| REQUEST |
Restate word for word the entries below, starting with the line with "- Certificates" and continuing through the line with "- What about devices that do". Include both of those lines and no others.

Extracted data entries
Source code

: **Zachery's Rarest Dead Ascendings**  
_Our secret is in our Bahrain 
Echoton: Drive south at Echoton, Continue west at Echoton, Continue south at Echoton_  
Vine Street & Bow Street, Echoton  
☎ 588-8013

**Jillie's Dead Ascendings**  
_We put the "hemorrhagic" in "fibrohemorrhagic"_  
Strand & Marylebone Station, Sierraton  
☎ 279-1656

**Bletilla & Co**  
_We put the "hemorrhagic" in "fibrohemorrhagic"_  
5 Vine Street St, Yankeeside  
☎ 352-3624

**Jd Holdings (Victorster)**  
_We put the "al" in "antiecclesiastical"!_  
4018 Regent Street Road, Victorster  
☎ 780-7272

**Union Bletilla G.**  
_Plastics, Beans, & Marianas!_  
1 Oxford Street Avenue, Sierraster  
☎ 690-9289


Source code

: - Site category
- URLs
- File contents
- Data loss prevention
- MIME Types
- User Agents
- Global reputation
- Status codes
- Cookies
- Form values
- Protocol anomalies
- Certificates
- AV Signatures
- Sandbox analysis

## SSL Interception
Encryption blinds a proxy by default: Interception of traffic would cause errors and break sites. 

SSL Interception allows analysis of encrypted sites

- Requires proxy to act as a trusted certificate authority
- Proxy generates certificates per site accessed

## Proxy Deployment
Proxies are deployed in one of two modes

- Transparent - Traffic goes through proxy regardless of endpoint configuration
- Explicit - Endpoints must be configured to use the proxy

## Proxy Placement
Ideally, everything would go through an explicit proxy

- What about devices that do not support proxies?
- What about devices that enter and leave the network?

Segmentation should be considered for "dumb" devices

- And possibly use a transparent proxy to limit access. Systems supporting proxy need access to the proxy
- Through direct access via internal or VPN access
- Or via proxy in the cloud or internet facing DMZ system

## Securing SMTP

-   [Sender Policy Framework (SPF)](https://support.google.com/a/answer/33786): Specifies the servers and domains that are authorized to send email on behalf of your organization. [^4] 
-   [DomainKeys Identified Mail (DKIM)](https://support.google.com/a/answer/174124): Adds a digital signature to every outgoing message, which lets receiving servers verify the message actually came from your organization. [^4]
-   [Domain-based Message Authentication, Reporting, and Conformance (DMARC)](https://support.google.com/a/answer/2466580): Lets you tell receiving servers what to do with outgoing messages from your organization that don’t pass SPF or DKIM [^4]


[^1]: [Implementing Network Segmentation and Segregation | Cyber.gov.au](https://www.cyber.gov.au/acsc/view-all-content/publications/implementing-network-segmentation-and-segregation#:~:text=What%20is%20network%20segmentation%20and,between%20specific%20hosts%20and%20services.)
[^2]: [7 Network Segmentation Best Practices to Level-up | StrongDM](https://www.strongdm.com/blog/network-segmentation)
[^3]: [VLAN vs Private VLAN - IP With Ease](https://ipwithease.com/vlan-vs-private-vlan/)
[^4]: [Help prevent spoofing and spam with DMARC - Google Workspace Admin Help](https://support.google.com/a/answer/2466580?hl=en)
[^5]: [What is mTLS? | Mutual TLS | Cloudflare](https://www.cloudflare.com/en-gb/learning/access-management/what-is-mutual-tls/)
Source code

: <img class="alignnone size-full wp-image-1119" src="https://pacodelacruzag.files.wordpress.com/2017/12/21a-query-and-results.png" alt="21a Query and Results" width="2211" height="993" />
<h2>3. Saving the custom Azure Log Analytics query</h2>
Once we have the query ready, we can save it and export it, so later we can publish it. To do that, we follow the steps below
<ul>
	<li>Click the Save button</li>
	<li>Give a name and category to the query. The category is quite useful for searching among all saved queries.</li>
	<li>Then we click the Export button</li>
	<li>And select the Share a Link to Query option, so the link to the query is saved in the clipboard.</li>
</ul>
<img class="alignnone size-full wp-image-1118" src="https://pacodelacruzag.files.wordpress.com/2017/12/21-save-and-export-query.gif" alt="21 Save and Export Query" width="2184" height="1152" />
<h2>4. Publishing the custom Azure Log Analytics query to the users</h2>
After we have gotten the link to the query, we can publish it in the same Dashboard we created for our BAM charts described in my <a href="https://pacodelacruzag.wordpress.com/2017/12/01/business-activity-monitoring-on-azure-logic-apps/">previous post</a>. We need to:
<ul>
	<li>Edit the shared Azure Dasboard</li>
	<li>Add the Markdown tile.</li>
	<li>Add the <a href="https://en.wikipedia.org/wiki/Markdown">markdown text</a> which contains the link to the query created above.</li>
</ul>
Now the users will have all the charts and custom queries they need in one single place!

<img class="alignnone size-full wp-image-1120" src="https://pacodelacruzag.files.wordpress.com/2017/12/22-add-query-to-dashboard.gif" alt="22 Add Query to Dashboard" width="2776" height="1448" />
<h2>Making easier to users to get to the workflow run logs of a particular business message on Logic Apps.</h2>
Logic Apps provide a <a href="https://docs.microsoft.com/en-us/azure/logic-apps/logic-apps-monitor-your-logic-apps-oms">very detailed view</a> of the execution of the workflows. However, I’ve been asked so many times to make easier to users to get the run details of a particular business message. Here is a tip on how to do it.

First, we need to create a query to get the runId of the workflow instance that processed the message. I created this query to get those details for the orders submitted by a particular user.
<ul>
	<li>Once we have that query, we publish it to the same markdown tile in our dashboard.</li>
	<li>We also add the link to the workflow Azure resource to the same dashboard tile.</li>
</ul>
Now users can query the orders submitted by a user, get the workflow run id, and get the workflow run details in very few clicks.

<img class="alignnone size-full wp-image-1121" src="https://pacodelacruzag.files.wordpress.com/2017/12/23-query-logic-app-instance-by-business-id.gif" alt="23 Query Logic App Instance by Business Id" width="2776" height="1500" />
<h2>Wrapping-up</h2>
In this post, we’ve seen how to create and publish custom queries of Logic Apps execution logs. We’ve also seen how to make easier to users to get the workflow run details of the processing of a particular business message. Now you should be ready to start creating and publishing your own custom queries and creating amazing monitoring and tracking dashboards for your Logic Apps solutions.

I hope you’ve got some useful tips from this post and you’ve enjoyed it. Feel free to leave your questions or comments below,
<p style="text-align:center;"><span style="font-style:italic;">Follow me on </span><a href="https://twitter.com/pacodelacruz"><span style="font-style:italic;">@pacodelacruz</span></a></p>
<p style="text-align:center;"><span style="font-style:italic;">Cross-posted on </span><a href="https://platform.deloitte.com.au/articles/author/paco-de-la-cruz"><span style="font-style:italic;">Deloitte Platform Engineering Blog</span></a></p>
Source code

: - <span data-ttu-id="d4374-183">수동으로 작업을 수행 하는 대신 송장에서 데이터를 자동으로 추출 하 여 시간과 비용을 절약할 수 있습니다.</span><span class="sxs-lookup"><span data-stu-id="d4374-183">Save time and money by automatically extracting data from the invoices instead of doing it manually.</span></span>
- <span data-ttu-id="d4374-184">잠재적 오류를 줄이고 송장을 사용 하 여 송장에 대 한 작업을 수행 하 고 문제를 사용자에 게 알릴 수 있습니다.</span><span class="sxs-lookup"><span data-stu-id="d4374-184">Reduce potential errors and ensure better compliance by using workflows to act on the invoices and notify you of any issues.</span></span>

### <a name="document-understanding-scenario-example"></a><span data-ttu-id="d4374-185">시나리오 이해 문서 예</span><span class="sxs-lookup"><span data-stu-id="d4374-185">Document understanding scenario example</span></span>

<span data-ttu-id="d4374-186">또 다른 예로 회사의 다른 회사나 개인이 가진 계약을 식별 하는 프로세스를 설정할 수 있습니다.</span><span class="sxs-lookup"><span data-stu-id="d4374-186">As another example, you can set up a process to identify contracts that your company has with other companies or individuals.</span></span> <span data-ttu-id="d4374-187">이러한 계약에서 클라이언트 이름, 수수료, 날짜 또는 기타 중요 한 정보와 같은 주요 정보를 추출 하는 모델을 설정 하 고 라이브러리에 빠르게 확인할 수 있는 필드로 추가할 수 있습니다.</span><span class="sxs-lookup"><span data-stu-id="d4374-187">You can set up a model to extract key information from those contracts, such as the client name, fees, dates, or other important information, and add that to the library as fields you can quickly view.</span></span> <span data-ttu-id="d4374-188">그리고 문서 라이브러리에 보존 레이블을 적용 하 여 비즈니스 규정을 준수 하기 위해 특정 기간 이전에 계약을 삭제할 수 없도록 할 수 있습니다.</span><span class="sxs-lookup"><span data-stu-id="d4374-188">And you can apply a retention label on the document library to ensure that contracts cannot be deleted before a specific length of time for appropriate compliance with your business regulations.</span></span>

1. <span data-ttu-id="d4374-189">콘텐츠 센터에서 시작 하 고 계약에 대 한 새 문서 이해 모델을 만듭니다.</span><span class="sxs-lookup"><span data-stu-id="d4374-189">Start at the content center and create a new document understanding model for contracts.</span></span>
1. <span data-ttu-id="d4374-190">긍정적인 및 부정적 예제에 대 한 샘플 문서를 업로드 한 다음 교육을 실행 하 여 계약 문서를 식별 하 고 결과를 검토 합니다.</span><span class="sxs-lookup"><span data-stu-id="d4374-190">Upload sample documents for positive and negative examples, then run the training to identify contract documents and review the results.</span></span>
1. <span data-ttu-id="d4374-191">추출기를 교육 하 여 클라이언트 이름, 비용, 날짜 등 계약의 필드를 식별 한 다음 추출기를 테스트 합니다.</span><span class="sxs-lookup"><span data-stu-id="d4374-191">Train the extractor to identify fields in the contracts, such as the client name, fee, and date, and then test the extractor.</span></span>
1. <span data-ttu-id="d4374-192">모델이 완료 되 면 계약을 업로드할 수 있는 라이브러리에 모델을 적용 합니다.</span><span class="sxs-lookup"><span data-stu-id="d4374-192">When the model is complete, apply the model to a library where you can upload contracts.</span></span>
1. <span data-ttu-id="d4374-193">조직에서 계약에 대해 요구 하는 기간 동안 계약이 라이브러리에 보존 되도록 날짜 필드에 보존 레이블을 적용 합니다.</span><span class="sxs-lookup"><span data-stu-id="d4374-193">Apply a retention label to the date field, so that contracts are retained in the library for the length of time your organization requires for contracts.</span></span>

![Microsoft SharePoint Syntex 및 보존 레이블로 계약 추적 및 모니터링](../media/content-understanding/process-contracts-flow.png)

| EXERCISE SOLUTION |
- Certificates
- AV Signatures
- Sandbox analysis

## SSL Interception
Encryption blinds a proxy by default: Interception of traffic would cause errors and break sites. 

SSL Interception allows analysis of encrypted sites

- Requires proxy to act as a trusted certificate authority
- Proxy generates certificates per site accessed

## Proxy Deployment
Proxies are deployed in one of two modes

- Transparent - Traffic goes through proxy regardless of endpoint configuration
- Explicit - Endpoints must be configured to use the proxy

## Proxy Placement
Ideally, everything would go through an explicit proxy

- What about devices that do not support proxies?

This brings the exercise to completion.